1. Capitalism has failed in those countries, even if in different times and places one could say capitalism has succeeded

2. India and Mexico have major issues with their democracies—if a democracy is a system of government in which the citizens of a state hold collective power over their government, then there are many obstacles preventing either country from having a well-functioning democracy.

I can sympathise with your feelings that the current global status-quo is failing many people—I would agree—and I would argue India and Mexico are great examples of how unchecked capitalism and authoritarianism are causing an active erosion of democracy (and standard of living) in those two countries.

1 comments

> Democracy is a system of government, not an economic model.

For the longest time, "Democracy" the political system was bandied about to be the primary precondition for economic progress.

The thinking was, that when people (countries) have democracy this somehow "empowers" them to become economically successful.

This reasoning was fairly prevalent, after all, the U.S., the showcase of democracy, was such an economic powerhouse. Worth noting as well is that democracy was normally peddled with economic liberalization, free trade, etc.

After China's rise however, the idea that democracy is a necessary for economic prosperity has more or less been debunked. China has demonstrated that democracy is not a precondition for economic prosperity.

Now, developing countries are faced with the question, what political model should be followed? If economic prosperity is the objective, the Chinese model seems to be promising. On the other hand, what does democracy have to offer? Looking at the U.S. as the showcase of democracy, what does the U.S. have that a developing country would find worth emulating?

> For the longest time, "Democracy" the political system was bandied about to be the primary precondition for economic progress.

I agree with you. I think that mindset has a fundamental misunderstanding of the root cause of economic prosperity.

Economic prosperity comes from liberty. Democracy and liberty are two very different things. For a long time, they were treated as roughly equivalent.

China figured out that economic liberty, coupled with state sponsored abusive labor conditions and few ecological restrictions, can effectively compete with "democracy" where people are able to vote to regulate labor markets.

In the face of this, Democracy is a weakness. After all, how can a Western economy that's voting itself (for example) four day work weeks and great work/life balance benefits compete with forced labor in the short term?

I think it competes well in the medium to long term, as economic systems that maximize liberty seem to mostly win.

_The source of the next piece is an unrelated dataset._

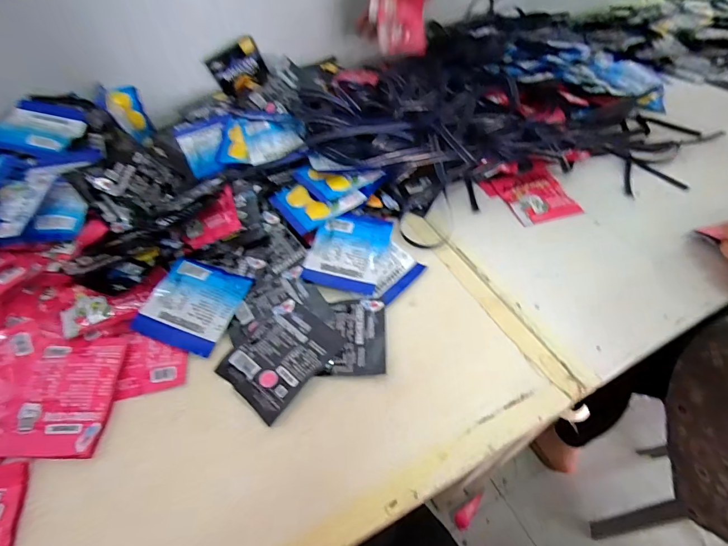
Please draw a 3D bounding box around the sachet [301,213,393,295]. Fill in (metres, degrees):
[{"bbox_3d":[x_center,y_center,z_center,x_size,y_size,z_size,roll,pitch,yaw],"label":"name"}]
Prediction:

China can compete in this method because they have 4 times the population of the US. And even so in aggregate they are still clearly in 2nd in the global hard power race.

Scarily for china their demographics look horrific through the rest of the century while America will likely continue growing due to immigration. By 2100 it's projected they could have less than twice the population of the US. Will they still be competitive then? Will any of the asian tigers besides Japan & SK escape the middle income trap?